Sunday 13 October 2024

Compiling Knowledge

 


Any software engineer who works with a compiled language will know the almost religious concept of the build. Whether you've broken the build, whether you've declared that it builds on my machine, or whether you've ever felt like you are in a life or death struggle with the compiler. The build is a process that must happen to turn your toil into something useful for users to interact with.

But what is actually happening when your code is being complied? In this post we are certainly not going to take a deep dive into compiler theory, it takes a special breed of engineer to work in that realm, but an understanding of the various processes involved can be helpful on the road to becoming a well rounded developer.

From One to Another

To start at the beginning, why is a compiler needed? Software by the time it runs on a CPU is a set of pretty simple operations knows as the instruction set. These instructions involve simple mathematical and logical operations alongside moving data between registers and areas of memory.

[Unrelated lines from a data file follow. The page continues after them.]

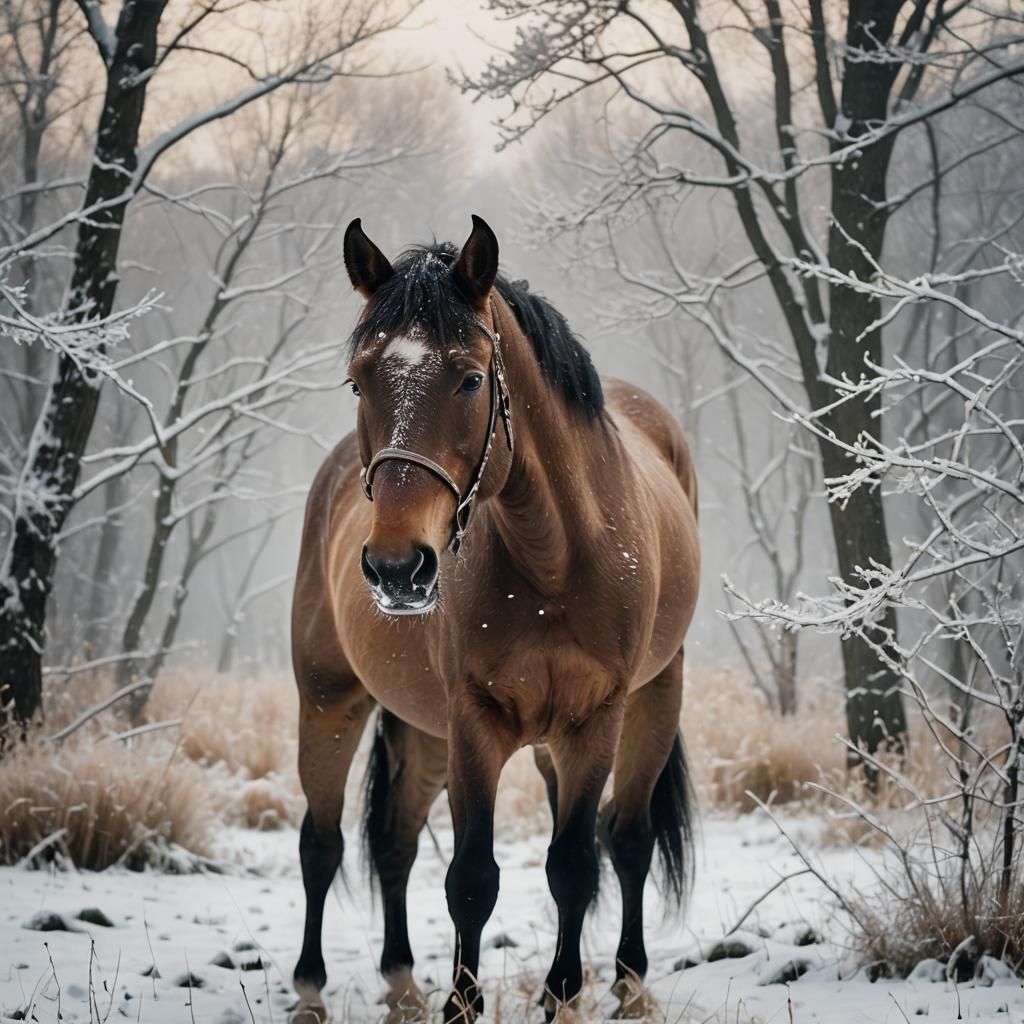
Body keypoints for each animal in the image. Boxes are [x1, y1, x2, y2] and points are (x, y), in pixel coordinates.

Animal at [290, 215, 700, 1024]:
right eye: (358, 380)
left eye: (472, 377)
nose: (396, 569)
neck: (555, 560)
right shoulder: (471, 723)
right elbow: (471, 878)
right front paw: (463, 1004)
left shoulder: (594, 720)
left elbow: (573, 863)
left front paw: (563, 996)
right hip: (332, 701)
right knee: (326, 845)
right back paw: (321, 991)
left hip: (647, 699)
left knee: (624, 839)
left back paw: (627, 983)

Whilst it is possible to program at this level using assembly language, it would be an impossibly difficult task to write software at scale. As engineers we want to be able to code at a higher level.

Compilers give us the ability to do that by acting as translators, they take the software we've written in a high level language such as C++, C#, Java etc and turn this into a program the CPU can run.

That simple description of what a compiler does belies the complexity of what it takes to achieve that outcome, so it shouldn't be too much of a surprise that implementing it takes several different process and phases.     

Phases

The first phase of compilation is Lexical Analysis, this involves reading the input source code and breaking it up into its constituent parts, usually referred to as tokens. 

The next phase is Syntax Analysis, also know as parsing. This is where the compiler ensures that the tokens representing the input source code conform to the grammer of the programming language. The output of this stage is something called the Abstract Syntax Tree (AST), this represents the structure of the code as described by a series of interconnected nodes in a tree structure representing paths through the code.

Next comes Semantic Analysis, it is at this stage that the compiler checks that the code actually makes sense and obeys the rules of the programming language including its type system. The compiler is checking that variables are declared correctly, that functions are called correctly and any other semantic errors that may exist in the source code. 

Once these analysis phases are complete the compiler can move onto Intermediate Code Generation. At this stage the compiler generates an intermediate representation of what will become the final program that is easier to translate into the machine code the CPU can run.

The compiler will then run an Optimisation stage to apply certain optimisations to the intermediate code to improve overall performance.

Finally the compiler moves onto Code Generation in order to produce the final binary, at this stage the high level language of the input source code has been converted into an executable that can be run on the target CPU.    

Front End, Middle End and Backend

The phases described above are often segregated into front end, middle end and backend. This enables a layered approach to be taken to the architecture of the compiler and allows for a certain degree of independence. This means different teams can work on these areas of the compiler as well as making it possible for different parts of compilers to be re-used and shared.

Front end usually refers to the initial analysis phases and is specific to a particular programming language. Should any of the code fail this analysis errors and warnings will be generated to indicate to the developer which lines of source code are incorrect. In this sense the front end is the most visible part of the compiler that developers will interact with.

The middle end is generally responsible for optimisation. Many compilers will have settings for how aggressive this optimisation is and depending on the target environments may also distinguish between optimising for speed or memory footprint.

The backend represents the final stage where code that can actually run on the CPU is generated.

This layering allows for example for front ends related to different programming languages to be combined with different backends that produce code for particular families of CPUs, with the intermediary representation acting as the glue to bind them together.

As we said at the start of this post understanding exactly how compilers work is a large undertaking. But having any appreciation of the basic architecture and phases will help you deal with those battles you may have when trying to build your software. Compiler messages may sometimes seem unclear or frustrating so this knowledge may save valuable time in figuring out what you need to do to keep the compiler happy.